Hydraulic renewable energy is the energy provided by the movement of water: wave energy, tidal energy or tidal energy, to name only the most widespread. Ocean energy is potentially considerable, but it is widely dispersed and therefore difficult to collect and far from places of consumption.

  • To date, the United Kingdom is positioning itself as the leader in wave and tidal technologies. It is the first country in the world able to launch the first marine energy projects on a commercial scale. Other countries such as South Korea, Canada, Norway and Russia have developed this way of producing clean energy, but there is too little data to rank.
  • France is, unfortunately, lagging behind this promising sector, despite the remarkable potential offered by its oceanic domain (follow by the United States, with 11 million km² of waters under its jurisdiction in mainland France and the United States.

  1. The most advanced countries in biomass energy

-Biomass energy is the oldest form of energy used by man since the discovery of fire in prehistory.
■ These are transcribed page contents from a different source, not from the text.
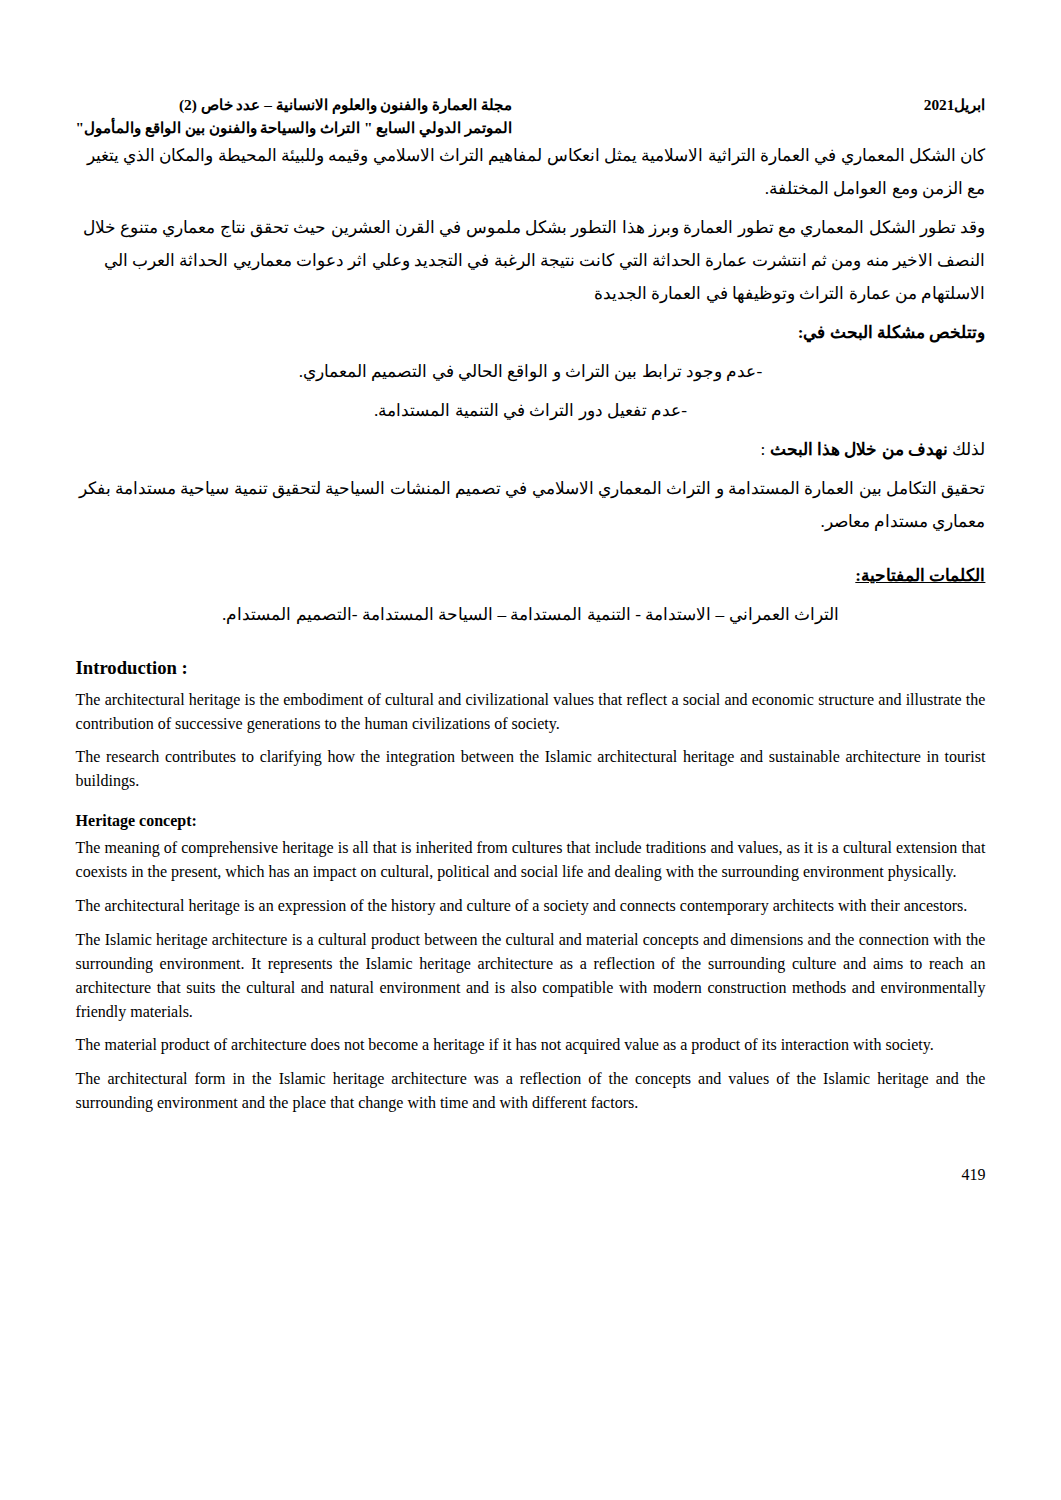ابريل2021
مجلة العمارة والفنون والعلوم الانسانية – عدد خاص (2)
الموتمر الدولي السابع " التراث والسياحة والفنون بين الواقع والمأمول"
كان الشكل المعماري في العمارة التراثية الاسلامية يمثل انعكاس لمفاهيم التراث الاسلامي وقيمه وللبيئة المحيطة والمكان الذي يتغير مع الزمن ومع العوامل المختلفة.
وقد تطور الشكل المعماري مع تطور العمارة وبرز هذا التطور بشكل ملموس في القرن العشرين حيث تحقق نتاج معماري متنوع خلال النصف الاخير منه ومن ثم انتشرت عمارة الحداثة التي كانت نتيجة الرغبة في التجديد وعلي اثر دعوات معماريي الحداثة العرب الي الاسلتهام من عمارة التراث وتوظيفها في العمارة الجديدة
وتتلخص مشكلة البحث في:
-عدم وجود ترابط بين التراث و الواقع الحالي في التصميم المعماري.
-عدم تفعيل دور التراث في التنمية المستدامة.
لذلك نهدف من خلال هذا البحث :
تحقيق التكامل بين العمارة المستدامة و التراث المعماري الاسلامي في تصميم المنشات السياحية لتحقيق تنمية سياحية مستدامة بفكر معماري مستدام معاصر.
الكلمات المفتاحية:
التراث العمراني – الاستدامة - التنمية المستدامة – السياحة المستدامة -التصميم المستدام.
Introduction :
The architectural heritage is the embodiment of cultural and civilizational values that reflect a social and economic structure and illustrate the contribution of successive generations to the human civilizations of society.
The research contributes to clarifying how the integration between the Islamic architectural heritage and sustainable architecture in tourist buildings.
Heritage concept:
The meaning of comprehensive heritage is all that is inherited from cultures that include traditions and values, as it is a cultural extension that coexists in the present, which has an impact on cultural, political and social life and dealing with the surrounding environment physically.
The architectural heritage is an expression of the history and culture of a society and connects contemporary architects with their ancestors.
The Islamic heritage architecture is a cultural product between the cultural and material concepts and dimensions and the connection with the surrounding environment. It represents the Islamic heritage architecture as a reflection of the surrounding culture and aims to reach an architecture that suits the cultural and natural environment and is also compatible with modern construction methods and environmentally friendly materials.
The material product of architecture does not become a heritage if it has not acquired value as a product of its interaction with society.
The architectural form in the Islamic heritage architecture was a reflection of the concepts and values of the Islamic heritage and the surrounding environment and the place that change with time and with different factors.
419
This allows you to generate power from (wood, plants, agricultural waste, organic household refuse) or the biogas resulting from the fermentation of these materials, in biomass plants. With 15.9% of the global total, the United States is the leading producer of electricity from biomass, ahead of Germany (11.2%) and Brazil (11%).

Which countries are closest to energy independence?

-Aware of the risks of excessive dependence on fossil fuels, some countries have for several years beginning their energy transition. With significant natural resources and considerable investment in renewable energy, the countries of Iceland, Ethiopia, Norway, Costa Rica, Brazil and Uruguay are the first in the class! With over 70% of its energy consumption from hydroelectric and geothermal energy resources, Iceland is a pioneer in renewable energies. 100% of its electricity and 81% of its primary energy needs come from renewable sources.

  • Ethiopia is today the African leader in renewable energy. Devoid of gas and oil, the country relies on its energy resources to fuel its economic development.
  • The Ethiopian government has said it wants to develop wind, geothermal and solar power, in addition to hydroelectric dams already established on the Nile. Norway is first in Europe regarding an energetic transition. 60% of the energy consumed in Norway comes from a renewable source. The country aims to become carbon neutral by 2030.

Costa Rica has already achieved its energy transition

Brazil is the industrialized country using the most renewable energy, nuclear and fossil only representing 11.8%, while the average of the industrialized countries is 87%. Renewable energies almost entirely power Uruguay. The country aims for energy independence by 2030.